→ TASK BRIEF:
Those lines of the records that contain "gravity" are to be located and copied.

════

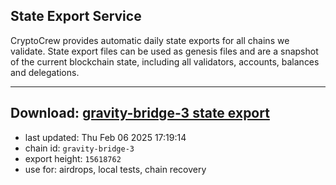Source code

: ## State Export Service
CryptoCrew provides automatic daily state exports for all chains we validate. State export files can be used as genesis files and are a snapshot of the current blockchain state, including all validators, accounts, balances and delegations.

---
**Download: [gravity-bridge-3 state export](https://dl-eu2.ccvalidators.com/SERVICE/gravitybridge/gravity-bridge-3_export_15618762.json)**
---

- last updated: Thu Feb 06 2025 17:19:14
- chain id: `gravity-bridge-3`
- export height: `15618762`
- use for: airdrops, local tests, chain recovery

════

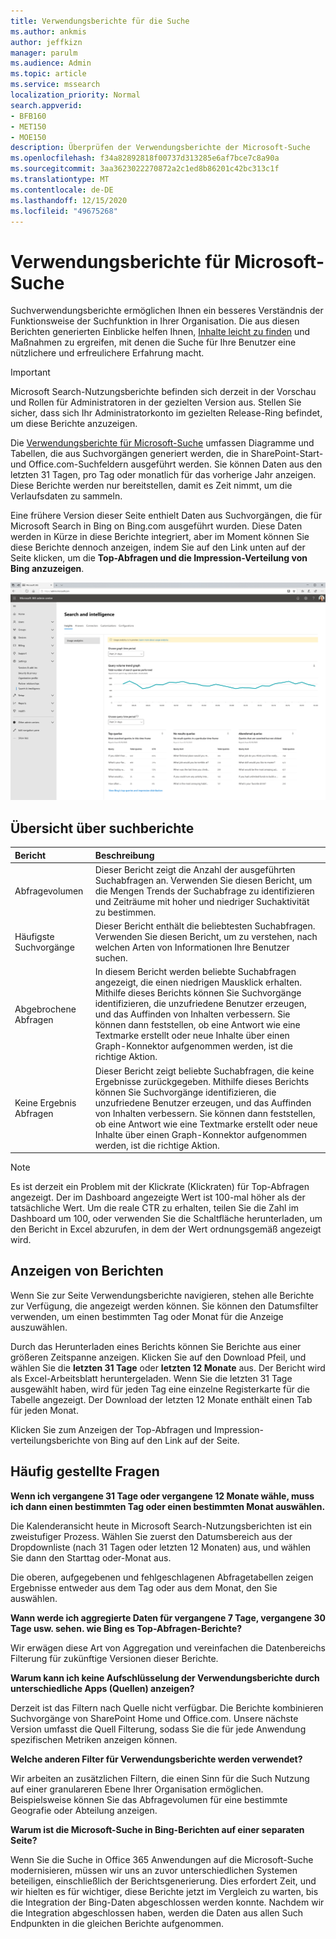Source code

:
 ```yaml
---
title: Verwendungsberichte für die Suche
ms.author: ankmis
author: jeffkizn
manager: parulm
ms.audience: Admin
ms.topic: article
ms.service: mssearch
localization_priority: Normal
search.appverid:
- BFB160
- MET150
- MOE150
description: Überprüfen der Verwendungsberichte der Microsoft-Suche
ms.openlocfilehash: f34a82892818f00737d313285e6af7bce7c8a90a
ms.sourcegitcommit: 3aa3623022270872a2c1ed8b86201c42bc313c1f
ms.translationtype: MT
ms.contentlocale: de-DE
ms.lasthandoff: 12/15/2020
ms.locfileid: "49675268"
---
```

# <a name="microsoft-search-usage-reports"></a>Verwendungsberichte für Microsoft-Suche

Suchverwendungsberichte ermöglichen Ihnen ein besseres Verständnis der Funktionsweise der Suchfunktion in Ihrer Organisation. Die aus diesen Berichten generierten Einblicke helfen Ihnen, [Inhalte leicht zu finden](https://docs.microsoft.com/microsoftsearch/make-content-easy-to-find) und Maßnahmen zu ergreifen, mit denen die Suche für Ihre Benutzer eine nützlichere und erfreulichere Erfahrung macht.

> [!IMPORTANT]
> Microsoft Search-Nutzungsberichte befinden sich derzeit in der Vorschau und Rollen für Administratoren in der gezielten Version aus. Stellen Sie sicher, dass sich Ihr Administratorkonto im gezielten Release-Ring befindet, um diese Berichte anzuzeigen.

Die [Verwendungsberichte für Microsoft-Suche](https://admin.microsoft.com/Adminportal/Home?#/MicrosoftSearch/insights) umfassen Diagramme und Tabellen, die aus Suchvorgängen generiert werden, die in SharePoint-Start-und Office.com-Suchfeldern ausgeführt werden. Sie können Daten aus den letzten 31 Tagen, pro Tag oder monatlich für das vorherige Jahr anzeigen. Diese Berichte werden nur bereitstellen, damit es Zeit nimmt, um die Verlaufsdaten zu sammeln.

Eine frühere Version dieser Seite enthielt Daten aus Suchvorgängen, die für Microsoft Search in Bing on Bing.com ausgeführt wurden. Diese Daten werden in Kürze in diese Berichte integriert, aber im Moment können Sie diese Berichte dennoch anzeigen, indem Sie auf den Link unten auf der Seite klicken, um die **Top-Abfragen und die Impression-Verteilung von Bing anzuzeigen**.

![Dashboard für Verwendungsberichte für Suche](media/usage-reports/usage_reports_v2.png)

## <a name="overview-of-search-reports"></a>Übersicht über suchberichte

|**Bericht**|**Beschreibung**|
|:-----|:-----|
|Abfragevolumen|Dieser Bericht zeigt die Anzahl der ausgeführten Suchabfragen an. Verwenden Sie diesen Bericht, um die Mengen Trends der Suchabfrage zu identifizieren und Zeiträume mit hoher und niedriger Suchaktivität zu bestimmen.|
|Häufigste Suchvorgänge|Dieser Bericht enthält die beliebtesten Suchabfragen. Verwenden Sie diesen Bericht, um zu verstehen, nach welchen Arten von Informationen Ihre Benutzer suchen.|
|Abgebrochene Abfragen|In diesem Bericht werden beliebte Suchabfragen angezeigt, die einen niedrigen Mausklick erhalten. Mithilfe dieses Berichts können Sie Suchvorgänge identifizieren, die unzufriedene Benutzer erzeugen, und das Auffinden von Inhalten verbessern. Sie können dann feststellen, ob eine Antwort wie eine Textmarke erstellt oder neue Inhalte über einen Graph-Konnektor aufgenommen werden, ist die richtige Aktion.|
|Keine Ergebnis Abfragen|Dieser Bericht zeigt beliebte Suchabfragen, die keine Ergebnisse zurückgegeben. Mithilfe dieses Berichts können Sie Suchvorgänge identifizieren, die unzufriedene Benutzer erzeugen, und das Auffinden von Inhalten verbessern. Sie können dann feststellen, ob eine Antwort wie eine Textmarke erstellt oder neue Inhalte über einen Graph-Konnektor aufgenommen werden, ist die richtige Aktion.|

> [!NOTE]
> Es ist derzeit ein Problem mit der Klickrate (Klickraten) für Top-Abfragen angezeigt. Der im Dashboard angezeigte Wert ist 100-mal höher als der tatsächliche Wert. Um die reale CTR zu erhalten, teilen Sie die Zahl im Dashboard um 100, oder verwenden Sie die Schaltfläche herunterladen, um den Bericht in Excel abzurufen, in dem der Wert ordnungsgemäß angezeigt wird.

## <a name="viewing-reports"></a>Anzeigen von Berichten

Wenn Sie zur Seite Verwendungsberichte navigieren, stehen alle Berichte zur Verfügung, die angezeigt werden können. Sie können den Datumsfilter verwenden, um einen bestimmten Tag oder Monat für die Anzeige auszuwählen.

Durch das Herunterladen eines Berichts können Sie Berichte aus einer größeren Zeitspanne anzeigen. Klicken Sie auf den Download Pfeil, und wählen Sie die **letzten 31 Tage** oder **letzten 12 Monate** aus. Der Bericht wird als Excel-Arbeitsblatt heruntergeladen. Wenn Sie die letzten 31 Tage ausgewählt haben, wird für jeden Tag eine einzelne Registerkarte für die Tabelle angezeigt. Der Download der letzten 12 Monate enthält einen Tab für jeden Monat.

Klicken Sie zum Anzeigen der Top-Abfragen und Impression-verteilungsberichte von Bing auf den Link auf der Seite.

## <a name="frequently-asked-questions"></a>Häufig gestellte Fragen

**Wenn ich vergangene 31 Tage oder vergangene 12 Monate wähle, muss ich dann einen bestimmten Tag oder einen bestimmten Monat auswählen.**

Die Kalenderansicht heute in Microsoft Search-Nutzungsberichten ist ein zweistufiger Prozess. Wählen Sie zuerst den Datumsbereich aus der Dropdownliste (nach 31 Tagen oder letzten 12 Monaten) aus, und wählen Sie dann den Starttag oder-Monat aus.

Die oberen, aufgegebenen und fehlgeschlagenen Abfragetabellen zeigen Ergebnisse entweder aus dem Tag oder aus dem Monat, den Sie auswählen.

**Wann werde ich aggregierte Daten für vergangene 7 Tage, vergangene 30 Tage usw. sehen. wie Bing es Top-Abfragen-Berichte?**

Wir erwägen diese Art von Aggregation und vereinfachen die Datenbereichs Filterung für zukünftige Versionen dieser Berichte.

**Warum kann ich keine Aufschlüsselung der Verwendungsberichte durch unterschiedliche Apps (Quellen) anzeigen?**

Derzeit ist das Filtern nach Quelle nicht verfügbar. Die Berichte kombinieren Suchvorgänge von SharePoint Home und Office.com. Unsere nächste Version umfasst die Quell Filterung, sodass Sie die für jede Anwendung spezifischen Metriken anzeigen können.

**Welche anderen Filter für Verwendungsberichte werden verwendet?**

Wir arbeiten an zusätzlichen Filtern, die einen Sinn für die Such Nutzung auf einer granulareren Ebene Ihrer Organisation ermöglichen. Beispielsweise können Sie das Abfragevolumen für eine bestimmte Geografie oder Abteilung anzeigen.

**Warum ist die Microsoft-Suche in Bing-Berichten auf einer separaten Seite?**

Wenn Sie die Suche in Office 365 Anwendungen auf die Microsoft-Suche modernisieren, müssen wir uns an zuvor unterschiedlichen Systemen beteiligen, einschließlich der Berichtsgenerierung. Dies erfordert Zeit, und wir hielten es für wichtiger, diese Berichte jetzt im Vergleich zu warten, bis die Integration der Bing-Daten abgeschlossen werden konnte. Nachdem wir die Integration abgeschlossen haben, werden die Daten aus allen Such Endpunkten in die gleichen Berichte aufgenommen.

════

→ RESULT FOR THIS EXERCISE:
**Download: [gravity-bridge-3 state export](https://dl-eu2.ccvalidators.com/SERVICE/gravitybridge/gravity-bridge-3_export_15618762.json)**
- chain id: `gravity-bridge-3`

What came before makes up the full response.